AI as a Design Material

AI is a material with a grain. It is probabilistic, generative, sometimes wrong. You design with it the way you design with any material: by understanding its properties and building the right harnesses around it.

A material, not a feature

Most teams treat AI as a feature to bolt on: a button labelled “generate”, wired to a model, shipped behind a sparkle icon. That framing is where the trouble starts. A feature is supposed to be deterministic and predictable. AI is neither. It is a material, and like any material it has a grain.

The grain of this one is that it is probabilistic and generative, and it is sometimes confidently wrong. You do not fix that by wishing it away. You design with it the way a furniture-maker designs with wood or a structural engineer designs with steel. You understand the properties of the thing in your hands and build the right structure around them. For AI, that structure is a set of harnesses: guardrails, evaluation, model routing, and a human in the loop.

Magical, but accountable

The principle I keep returning to across every AI product I work on is short enough to put on a wall: the AI generates a strong starting point, and the human always approves. The result should feel magical to the person using it and stay accountable to the person responsible for it. Those two goals are usually framed as a trade-off. Designed well, they are the same goal.

The model is allowed to be wrong. The product is not. The harness is what holds that line.

Magical without accountable is a demo. Impressive once, untrustworthy at scale. Accountable without magical is a form with extra steps. The work is holding both at the same time: a generative starting point that removes effort, and a checkpoint that keeps a human in command of the outcome.

What it looks like in shipped work

This is not theory I admire from a distance. At AutoLeap, a B2B platform for auto-repair shops, two pieces of work show the pattern. The first is the AI Receptionist (AIR), which handles inbound calls a shop would otherwise miss. The second is Magic RO, AI-assisted repair-order generation that removes the blank page. It turns a conversation into a structured estimate in seconds.

The point of Magic RO is not that the model writes the estimate. The point is what surrounds the model. The service advisor always reviews and approves the output before anything is committed. The AI does the heavy lifting from cold start to draft; the human applies judgment, price, and accountability. That is the human-in-the-loop principle in production, not on a slide.

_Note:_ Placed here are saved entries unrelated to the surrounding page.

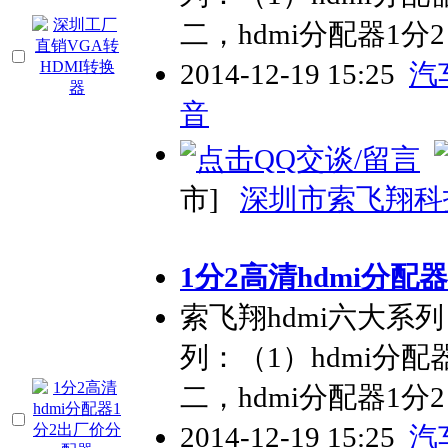
二，hdmi分配器1分2
2014-12-19 15:25
汽
音
市]
深圳市索飞翔科
1分2高清hdmi分配
索飞翔hdmi六大系列：a
列：（1）hdmi分配
二，hdmi分配器1分2
2014-12-19 15:25
汽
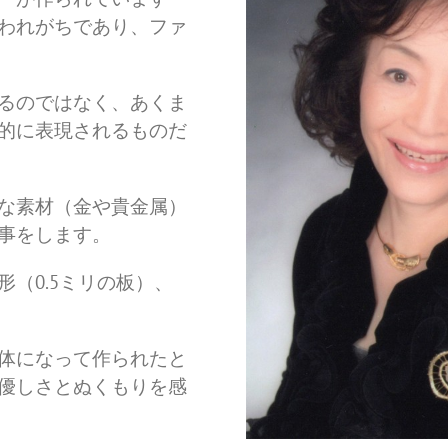
われがちであり、ファ
るのではなく、あくま
的に表現されるものだ
な素材（金や貴金属）
事をします。
（0.5ミリの板）、
体になって作られたと
優しさとぬくもりを感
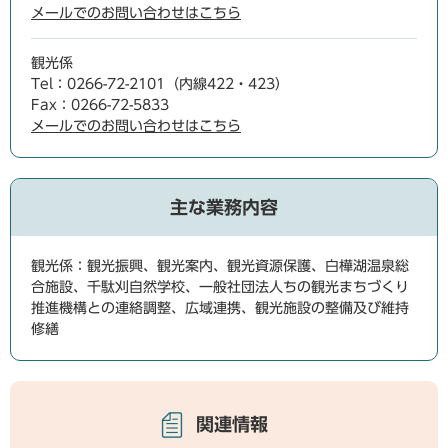
メールでのお問い合わせはこちら
観光係
Tel：0266-72-2101（内線422・423）
Fax：0266-72-5833
メールでのお問い合わせはこちら
主な業務内容
観光係：観光振興、観光案内、観光資源保護、白樺湖温泉総
合施設、千駄刈自然学校、一般社団法人ちの観光まちづくり
推進機構との連絡調整、広域連携、観光施設の整備及び維持
修繕
関連情報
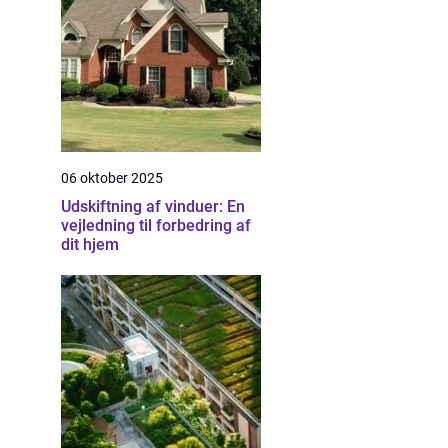
06 oktober 2025
Udskiftning af vinduer: En
vejledning til forbedring af
dit hjem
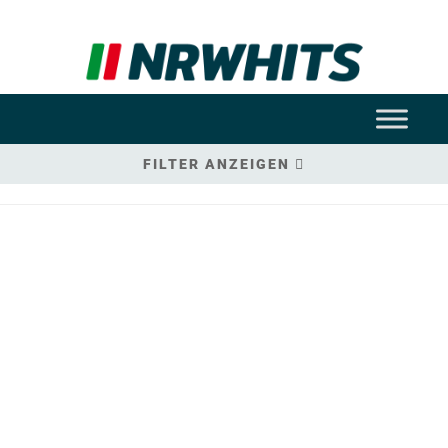
FILTER ANZEIGEN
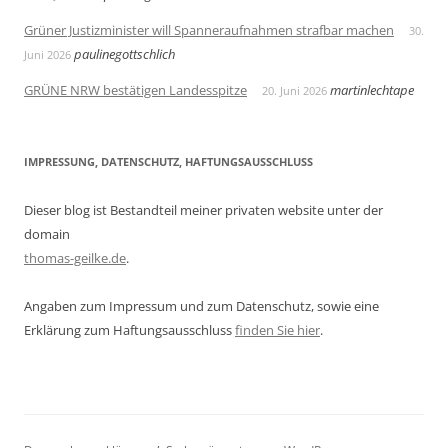
Grüner Justizminister will Spanneraufnahmen strafbar machen
30.
paulinegottschlich
Juni 2026
GRÜNE NRW bestätigen Landesspitze
martinlechtape
20. Juni 2026
IMPRESSUNG, DATENSCHUTZ, HAFTUNGSAUSSCHLUSS
Dieser blog ist Bestandteil meiner privaten website unter der
domain
thomas-geilke.de
.
Angaben zum Impressum und zum Datenschutz, sowie eine
Erklärung zum Haftungsausschluss
finden Sie hier
.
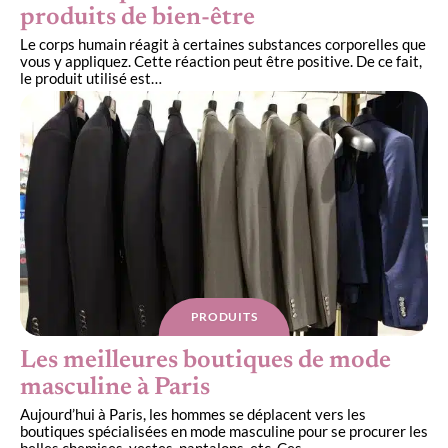
produits de bien-être
Le corps humain réagit à certaines substances corporelles que
vous y appliquez. Cette réaction peut être positive. De ce fait,
le produit utilisé est
…
PRODUITS
Les meilleures boutiques de mode
masculine à Paris
Aujourd’hui à Paris, les hommes se déplacent vers les
boutiques spécialisées en mode masculine pour se procurer les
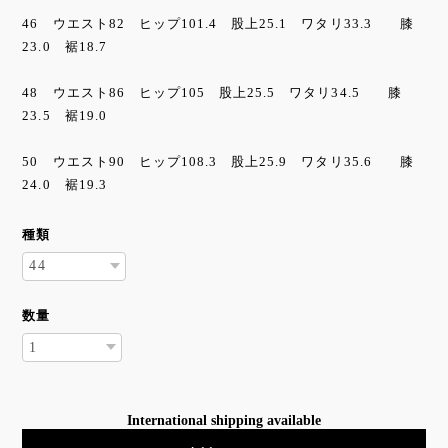
46 ウエスト82 ヒップ101.4 股上25.1 ワタリ33.3 膝
23.0 裾18.7
48 ウエスト86 ヒップ105 股上25.5 ワタリ34.5 膝
23.5 裾19.0
50 ウエスト90 ヒップ108.3 股上25.9 ワタリ35.6 膝
24.0 裾19.3
種類
数量
International shipping available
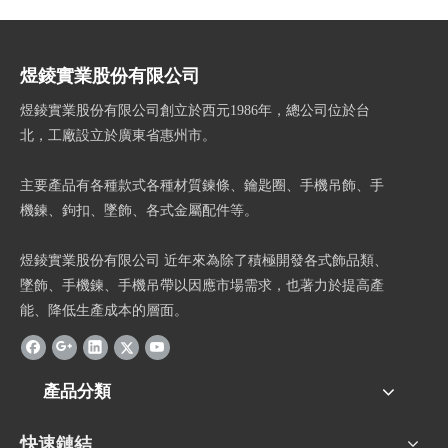
煜錂實業股份有限公司
煜錂實業股份有限公司創立於西元1986年，總公司位於台
北，工廠設立於廣東省惠州市。
主要產品有各種款式各種材質鍊條、鑰匙圈、手機吊飾、手
機鍊、鉤扣、墜飾、各式金屬配件等。
煜錂實業股份有限公司 近年來為除了積極開發各式飾品類、
墜飾、手機鍊、手機吊帶以因應市場需求，也著力於提高產
能、降低生產成本的層面。
產品分類
快速鏈結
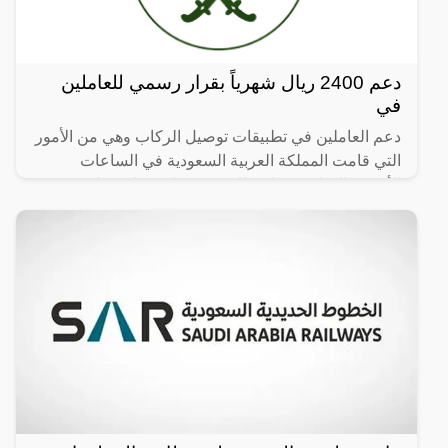
دعم 2400 ريال شهرياً بقرار رسمي للعاملين
في
دعم العاملين في تطبيقات توصيل الركاب وهي من الأمور
التي قامت المملكة العربية السعودية في الساعات
الأخيرة بالإعلان عنها، وذلك في سبيل مساندة كافة
العاملين في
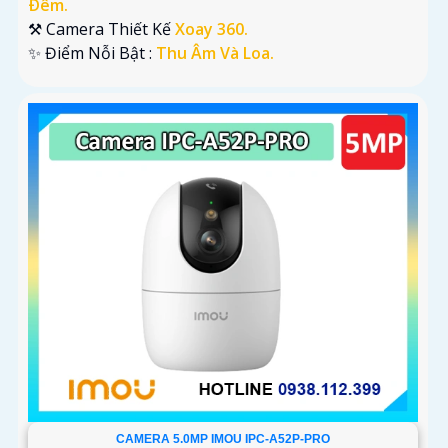
Ðêm.
⚒ Camera Thiết Kế
Xoay 360.
️✨ Điểm Nỗi Bật :
Thu Âm Và Loa.
CAMERA 5.0MP IMOU IPC-A52P-PRO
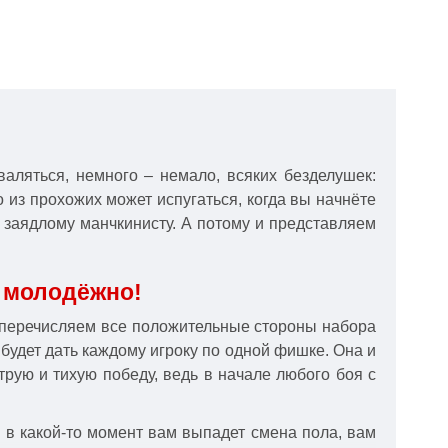
аляться, немного – немало, всяких безделушек:
то из прохожих может испугаться, когда вы начнёте
я заядлому манчкинисту. А потому и представляем
, молодёжно!
то перечисляем все положительные стороны набора
 будет дать каждому игроку по одной фишке. Она и
трую и тихую победу, ведь в начале любого боя с
 в какой-то момент вам выпадет смена пола, вам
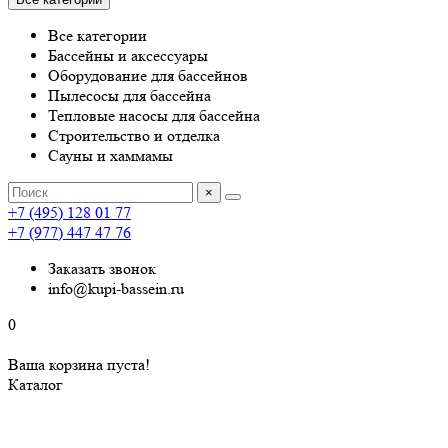
Все категории
Бассейны и аксессуары
Оборудование для бассейнов
Пылесосы для бассейна
Тепловые насосы для бассейна
Строительство и отделка
Сауны и хаммамы
×
+7 (495) 128 01 77
+7 (977) 447 47 76
Заказать звонок
info@kupi-bassein.ru
0
Ваша корзина пуста!
Каталог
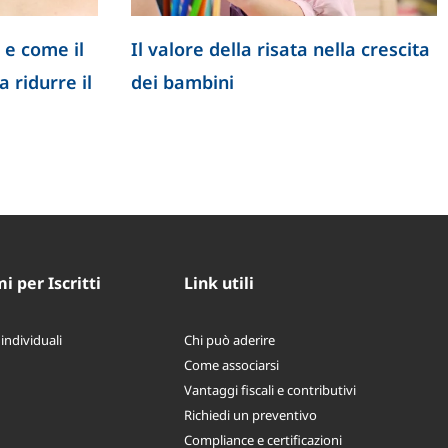
 e come il
Il valore della risata nella crescita
 ridurre il
dei bambini
 per Iscritti
Link utili
 individuali
Chi può aderire
Come associarsi
Vantaggi fiscali e contributivi
Richiedi un preventivo
Compliance e certificazioni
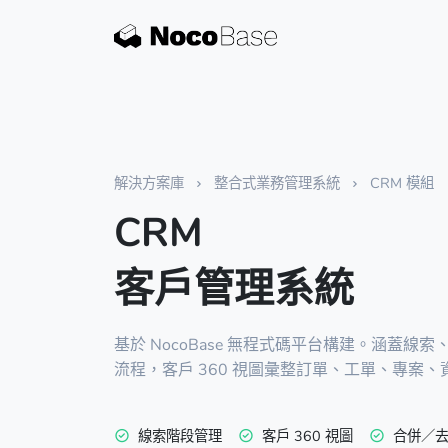
解決方案庫
整合式業務管理系統
CRM 模組
CRM
客戶管理系統
基於 NocoBase 無程式碼平台構建。涵蓋
流程，客戶 360 視圖彙整訂單、工單、專案
線索階段管理
客戶 360 視圖
合併／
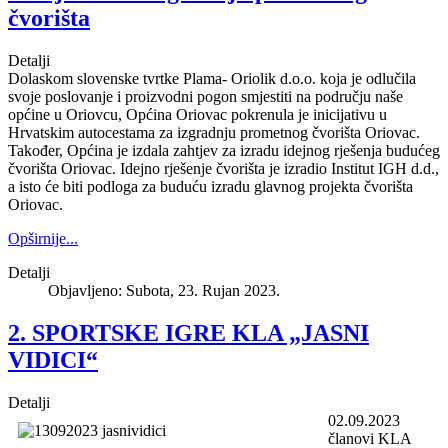
čvorišta
Detalji
Dolaskom slovenske tvrtke Plama- Oriolik d.o.o. koja je odlučila
svoje poslovanje i proizvodni pogon smjestiti na području naše
općine u Oriovcu, Općina Oriovac pokrenula je inicijativu u
Hrvatskim autocestama za izgradnju prometnog čvorišta Oriovac.
Također, Općina je izdala zahtjev za izradu idejnog rješenja budućeg
čvorišta Oriovac. Idejno rješenje čvorišta je izradio Institut IGH d.d.,
a isto će biti podloga za buduću izradu glavnog projekta čvorišta
Oriovac.
Opširnije...
Detalji
Objavljeno: Subota, 23. Rujan 2023.
2. SPORTSKE IGRE KLA „JASNI
VIDICI“
Detalji
02.09.2023
članovi KLA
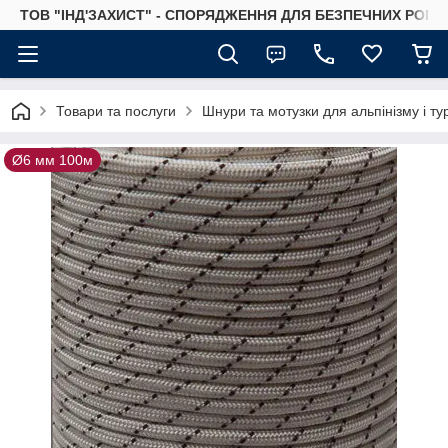
ТОВ "ІНД'ЗАХИСТ" - СПОРЯДЖЕННЯ ДЛЯ БЕЗПЕЧНИХ РОБІТ
Товари та послуги
Шнури та мотузки для альпінізму і т
Ø6 мм 100м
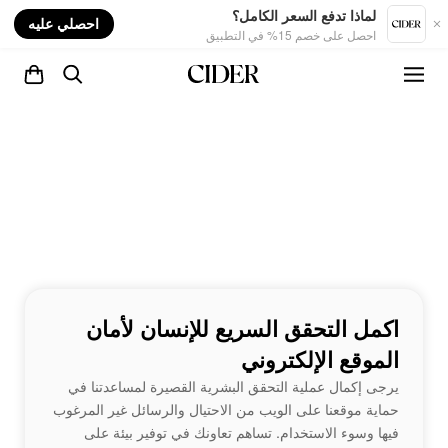
nt
لماذا تدفع السعر الكامل؟
احصلي عليه
احصل على خصم 15% في التطبيق
اكمل التحقق السريع للإنسان لأمان
الموقع الإلكتروني
يرجى إكمال عملية التحقق البشرية القصيرة لمساعدتنا في
حماية موقعنا على الويب من الاحتيال والرسائل غير المرغوب
فيها وسوء الاستخدام. تساهم تعاونك في توفير بيئة على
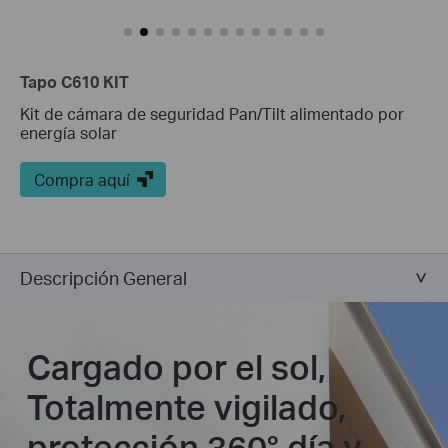
Tapo C610 KIT
Kit de cámara de seguridad Pan/Tilt alimentado por
energía solar
Compra aquí
Descripción General
Cargado por el sol,
Totalmente vigilado,
protección 360° día y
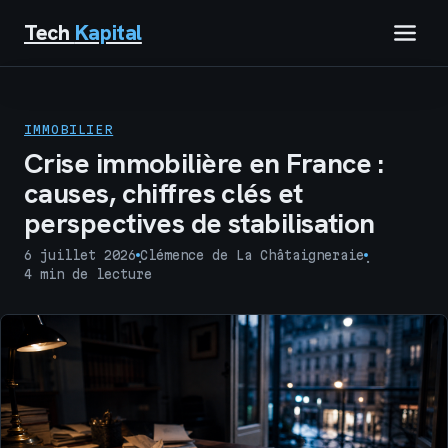
Tech
Kapital
IMMOBILIER
IMMOBILIER
FINANCE
Crise immobilière en France :
causes, chiffres clés et
BUSINESS
perspectives de stabilisation
MARKETING
6 juillet 2026
Clémence de La Châtaigneraie
·
·
4 min de lecture
TECH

At Articos, an AI user-research platform, the same instinct is built deeper into the architecture. The research engine runs on cross-model routing, the right model for each step rather than one model for everything. That routing is wrapped in guardrails that constrain what it can do, an eval harness that measures whether it is doing it well, and audit journals that record how each output was derived. Those four pieces are the harness made literal.

Why the loop should be one person

There is an operational reason this approach holds together, and it is worth stating plainly without dressing it up. On this work I author the research, design the experience, and ship the production code in React, TypeScript, and Python, with agentic coding and MCP in the loop. That means the distance between an idea and the shipped behaviour is short.

When the same person who decides what to test also decides how it should feel and then writes what actually runs, there are fewer handoffs and fewer translation losses. A guardrail is not a ticket filed against another team; it is a constraint I can encode the same afternoon I notice it is missing. An eval result does not get summarised through three documents before it changes the design; it changes the design directly. That tightness is the practical value. It is not a personal achievement, just a shorter loop between noticing and fixing.

The throughline

Treating AI as a material is what unifies the research, the design, and the engineering for me. Research tells you what the material should be doing and how to know whether it is. Design decides where the human stays in command and where the system is allowed to run ahead. Engineering builds the harness that makes the first two real. None of those is the interesting part on its own; the interesting part is the seam between them.

If you want the version of this argument turned all the way up for a single domain, I wrote about grounded simulation, a first-principles architecture for synthetic UX research, and about auditable AI research, the case for research a team can defend rather than just generate. Both are the same idea seen from a different angle: the material is powerful, and the harness is what makes it trustworthy.